Adele Clarke and colleagues astutely articulate this contemporary trajectory in biomedicine through the framework formulated in Biomedicalization: Technoscientific Transformations of Health, Illness, and U.S. Biomedicine. This work is also situated within a larger theoretical genealogy of medicalization that includes the work of Irving Zola and Peter Conrad. Distinct from medicalization, which Clarke defines as “the processes through which aspects of life previously outside the jurisdiction of medicine come to be construed as medical problems” (Clarke et al. 161), Clarke’s conception of biomedicalization refers to “the increasingly complex, multisited, multidirectional processes of medicalization that today are being both extended and reconstituted through the emergent social forms and practices of a highly and increasingly technoscientific biomedicine” (162). In this process, Clarke argues that political economies, surveillance regimes, developing forms of technology, modes of scientific knowledge production, and practices of corporeal, social and identity transformation are all harnessed towards an emerging moral and personal responsibility for the management of individual health and norms of embodiment:
The extension of medical jurisdiction over health itself…and the commodification of health are fundamental to biomedicalization. That is, health itself and the proper management of chronic illnesses are becoming individual moral responsibilities to be fulfilled through improved access to knowledge, self-surveillance, prevention, risk assessment, the treatment of risk, and the consumption of appropriate self-help/biomedical goods and services (162).

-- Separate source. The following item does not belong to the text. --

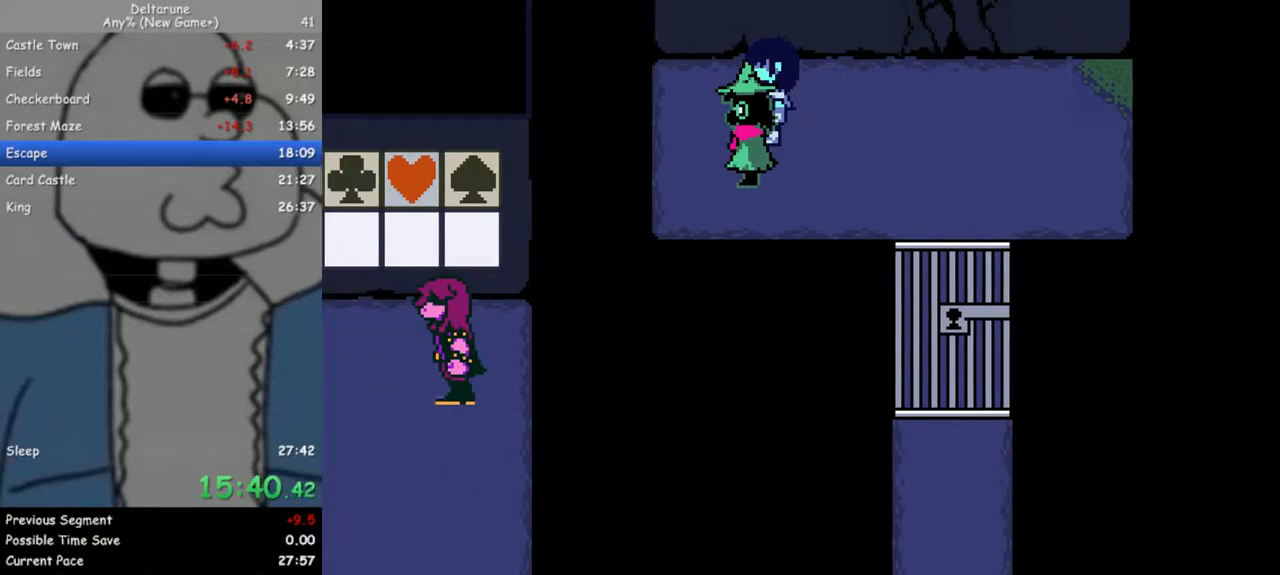
{"keys": ["z"], "events": [[50, "return", "down"], [100, "return", "up"], [150, "z", "down"], [200, "z", "up"], [233, "return", "down"], [283, "return", "up"], [283, "z", "down"], [383, "return", "down"], [383, "z", "up"], [417, "return", "up"], [467, "z", "down"]]}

In this theorization, Clarke demonstrates the ways that contemporary biomedicine is situated within diffuse and multidirectional processes of incorporation that operate on technoscientific, economic, and embodied registers. Through a moralizing rhetoric of individual responsibility, these processes mobilize ill – and, crucially, not-yet-ill – bodies to adopt and participate in regimes of commodification and transformation that provide heavily mediated access to Foucault’s “right” to discover and become all that one can be.

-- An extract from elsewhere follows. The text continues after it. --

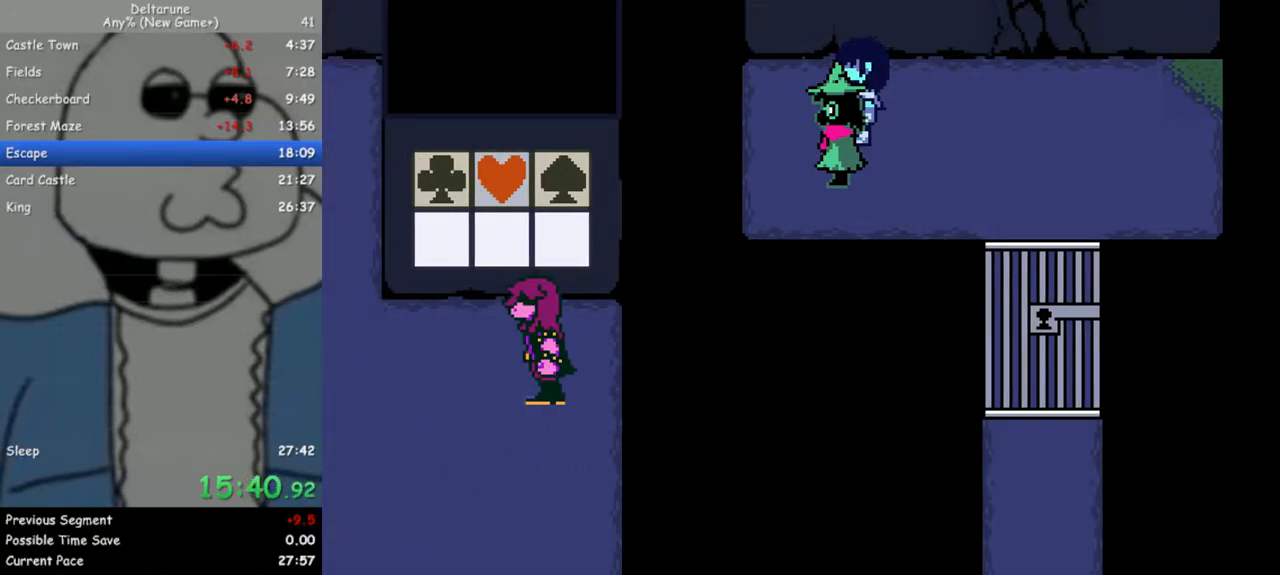
{"keys": ["z"], "events": [[17, "z", "up"], [67, "return", "down"], [117, "return", "up"], [167, "z", "down"], [250, "return", "down"], [250, "z", "up"], [300, "return", "up"], [350, "z", "down"], [400, "return", "down"], [400, "z", "up"], [433, "return", "up"], [483, "z", "down"]]}
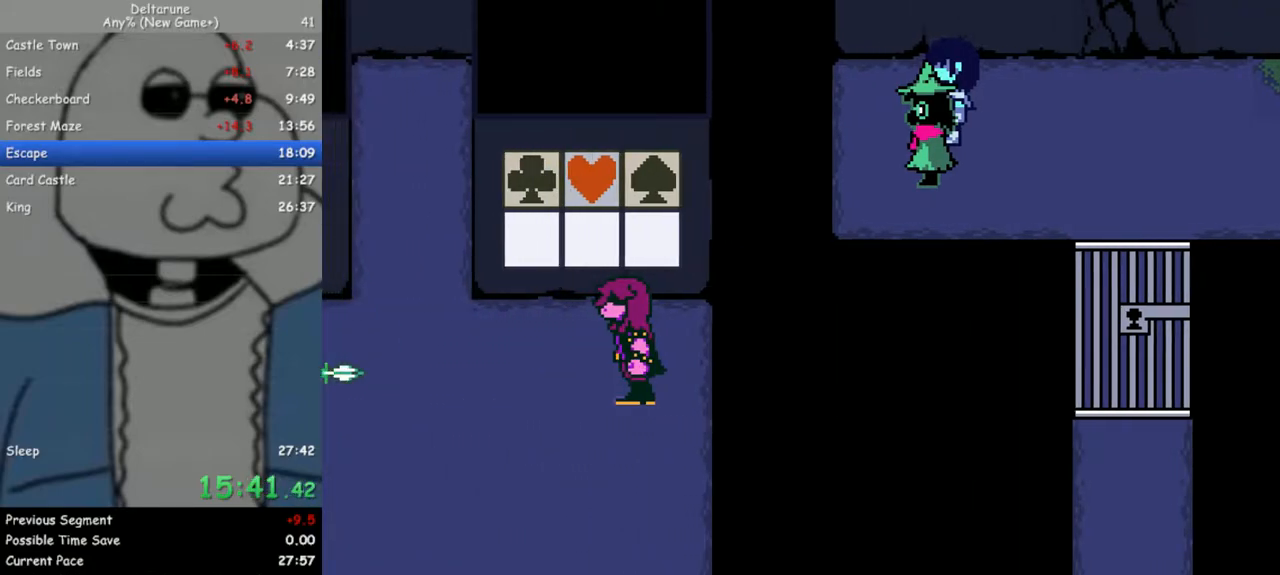
{"keys": ["return", "z"], "events": [[33, "return", "down"], [83, "return", "up"], [83, "z", "up"], [167, "return", "down"], [167, "z", "down"], [267, "return", "up"], [267, "z", "up"], [367, "return", "down"], [367, "z", "down"], [417, "return", "up"], [450, "z", "up"], [500, "return", "down"], [500, "z", "down"]]}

Locating biomedicalization within the context of Foucault’s biopolitics reveals the ways that discourses of self-managed vitality and unfettered access to your “best” self inform and produce the contemporary medical landscape. That this landscape is no longer confined to the localized dynamics of a doctor-patient relationship is crucial, as it signals the entrance of a wide range of other material and non-material agents, sites, relationships and practices that constitute one’s emergent medical subjectivity and active relationship to the pursuit of health. Achieved explicitly through the confluence of particular economies and technologies, biopoliticized vitalities are also marked with an economic value that requires careful practices of self-governmentality. In addition to signaling an increase in the vigilant supervision of the self, these forms of self-governance, Clarke argues, contain the possibility for producing “new biomedicalized subjectivities, identities and biosocialities – new social forms constructed around and through such new identities” (165). Through this attention to biosociality, subjectivity and identity, Clarke opens up a route for thinking through an individualized and collectivized analysis of biopower that asks especially how discourses of agency, community and connectivity are implicated in the biopolitical management of contemporary ill bodies actively pursuing their right to health and vitality.

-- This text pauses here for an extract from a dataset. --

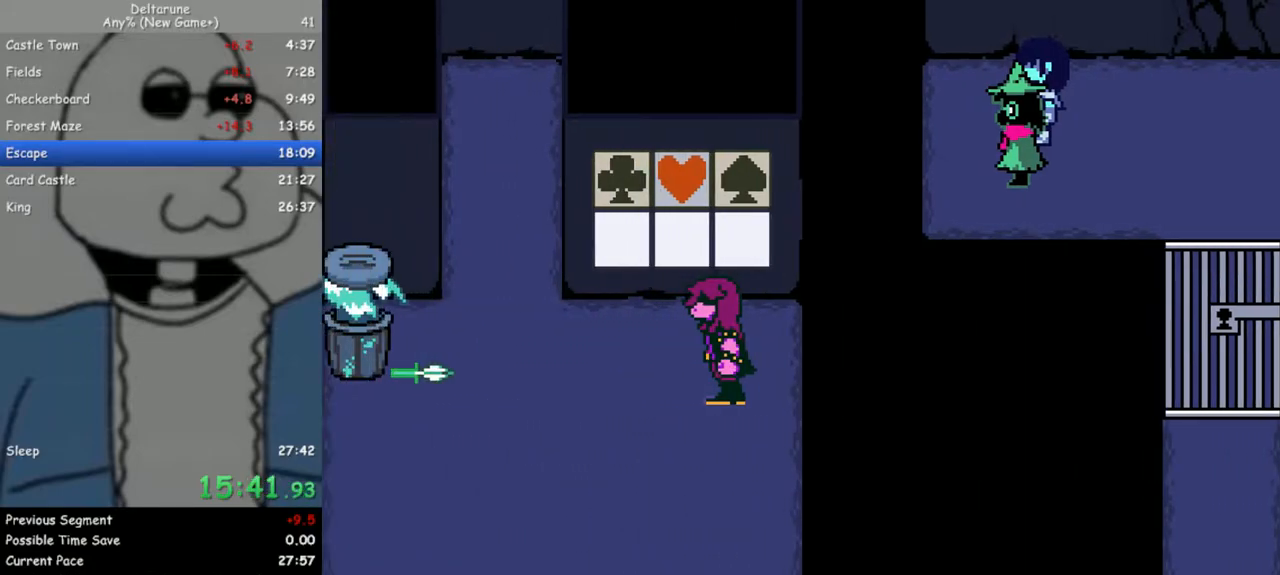
{"keys": ["return"], "events": [[50, "return", "up"], [100, "z", "up"], [150, "return", "down"], [183, "z", "down"], [233, "return", "up"], [283, "z", "up"], [333, "return", "down"], [383, "return", "up"], [383, "z", "down"], [417, "z", "up"], [467, "return", "down"]]}
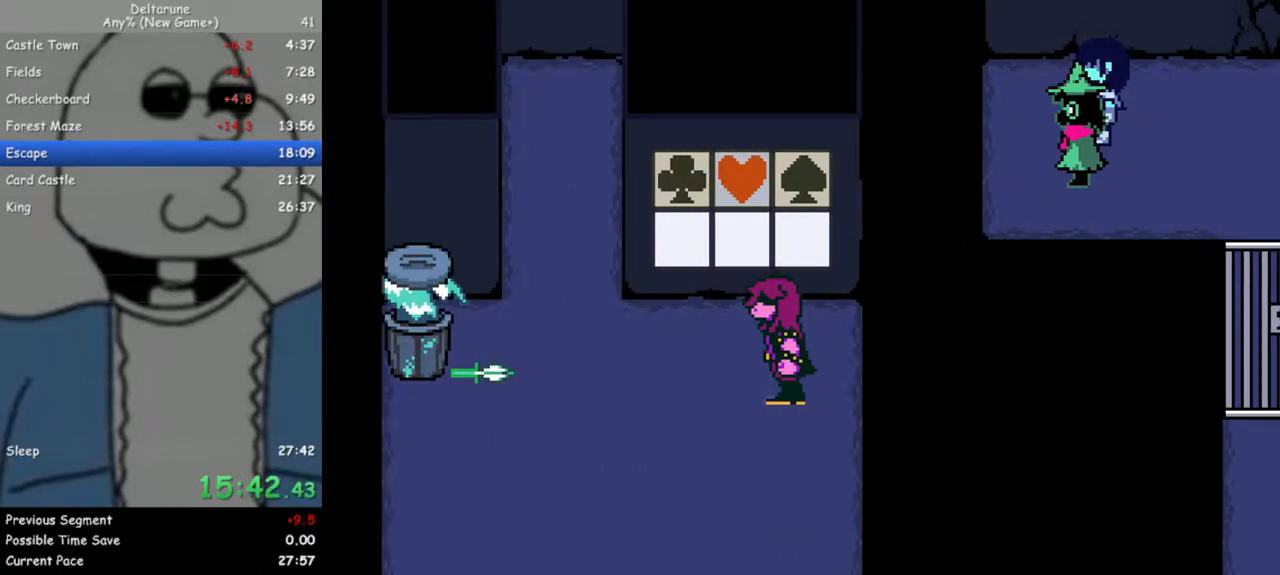
{"keys": ["z"], "events": [[17, "return", "up"], [67, "z", "down"], [117, "return", "down"], [117, "z", "up"], [150, "z", "down"], [200, "return", "up"], [250, "return", "down"], [250, "z", "up"], [350, "return", "up"], [350, "z", "down"], [383, "z", "up"], [433, "return", "down"], [483, "return", "up"], [483, "z", "down"]]}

Illness on the Internet: Cultivating Communities through Capital
This project emerges from within the theoretical lineages proposed above. It is particularly invested in tracing the ways that contemporary manifestations of biopower mediate engagements between the self and increasingly complex medical landscapes, with a focus especially on the ways that those mediations produce, de-stabilize, and re-articulate forms of connectivity, agency and community-making that may mark experiences of illness and healing. Posing an inquiry regarding health and illness that attends to the biopoliticized dynamics of mutual support, sociality and patient-centered agency necessarily requires an attention to web-based virtual technologies, which increasingly facilitate new modes of connection, support, and knowledge production amongst people with shared illness experiences. These virtual avenues of seeking out connection, knowledge and support speak compellingly to the proliferating technologies available to those actively pursuing the kinds of vitalities that biopower demands. Kristin Barker parses the role of electronic support groups (ESGs) in the article “Electronic Support Groups, Patient-Consumers, and Medicalization: The Case of Contested Illness,” suggesting that ESGs “provide laypeople with unprecedented opportunities to share information with one another and become experts in their condition. As a result, the process of understanding one’s embodied distress has been transformed from an essentially private affair between doctor and patient to an increasingly public accomplishment among suffers in cyber space” (Barker 21). In this work, Barker clearly demonstrates the dynamic and connecting role web-based technologies may play – situated explicitly outside of the location-specific power dynamics of a doctor-patient relationship – for those coalescing around a shared illness identity or experience online. Through an emphasis on virtual technologies that facilitate sharing information, re-articulating the conditions of expertise and publicly engaging with experiences of illness, Barker situates web-based technologies firmly within the vicinity of an inquiry that asks after the ways that agency, community and identity are implicated in the workings of contemporary biopolitics.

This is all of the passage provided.